Olması imkansız işler oldu, iki ay önce anlatsalar inanmazdın. Havadaki bütün uçaklar kuş gibi yere indi. Oteller kapandı. En büyük turizm fuarı hastaneye çevrildi. Maçlar iptal edildi. Birkaç insanın bir arada olacağı her şeye kısıtlama geldi.
Otobüste sarılarak tutunduğun direğe, evdeki kapıların kollarına düşman gibi bakıyorsun şimdi. Okullar kapandı. Trenler durdu, yollar boşaldı. Petrol sudan değersiz oldu. Kabe kapandı, Kabe…

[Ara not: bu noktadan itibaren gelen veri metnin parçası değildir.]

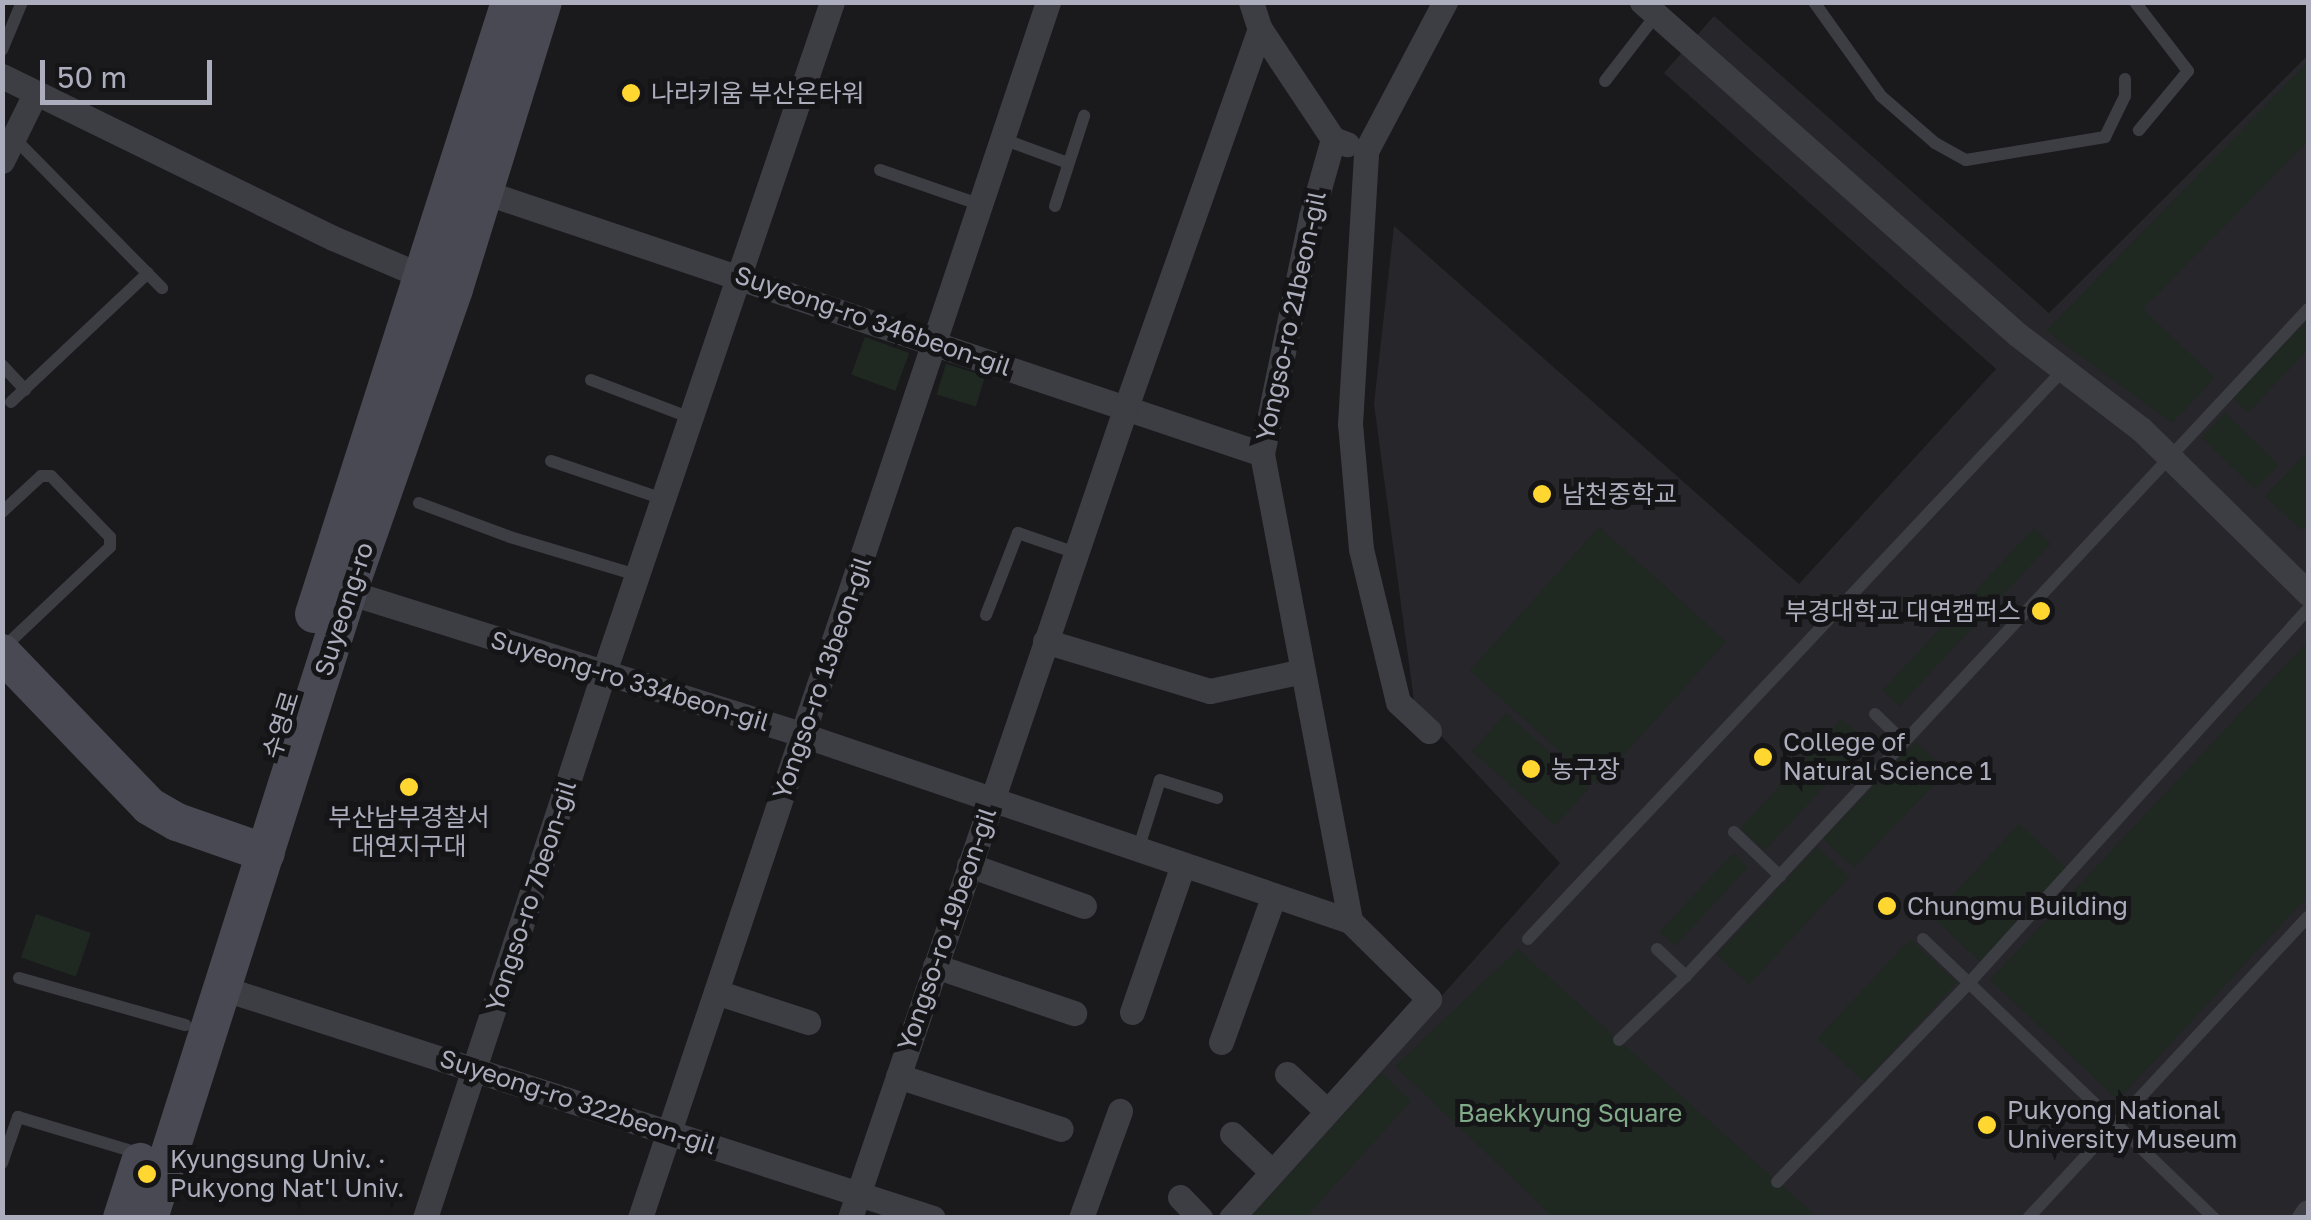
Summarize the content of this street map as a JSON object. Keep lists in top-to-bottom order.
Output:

Kimin gücü yeterdi buna. Suudi kapatsa 3. Dünya savaşı çıkardı. Toplantılar, organizasyonlar, fuarlar, düğünler, kutlamalar toptan iptal oldu. Ölsen cenazene gelecek insan bulamazsın.
Bir ay önce Çinli görsek yolu değiştiriyorduk, şimdi Avrupalı… ‘Turist rekorları kıracağız, pazarları artıralım’ derken, turist gelmesin diye bütün uçuşları durdurduk. Her şey yalan oldu dostlar. Akşam çıkardığın kıyafetin bile düşmanın gibi.
Babanın elini öperken düşünüyorsun. Yeni dostların var artık; sabun, su ve yalnızlık! Dini, dili, ırkı, memleketi, zengin, fakir, hiç ayırt etmiyor, her kes eşit, dünyada insanoğlu aynı bilinmezle eşitlendi.
Yaşayarak göreceğiz, başka bir bilinçle ve sağlıkla çıkalım bu süreçten. Kalın sağlıcakla...
Not: Bu yazı tamamıyla alıntıdır. Kimin kaleme aldığını bilmediğim bu yazı için maalesef teşekkür edeceğim bir muhatap yok. Her şey ne kadar doğru değil mi?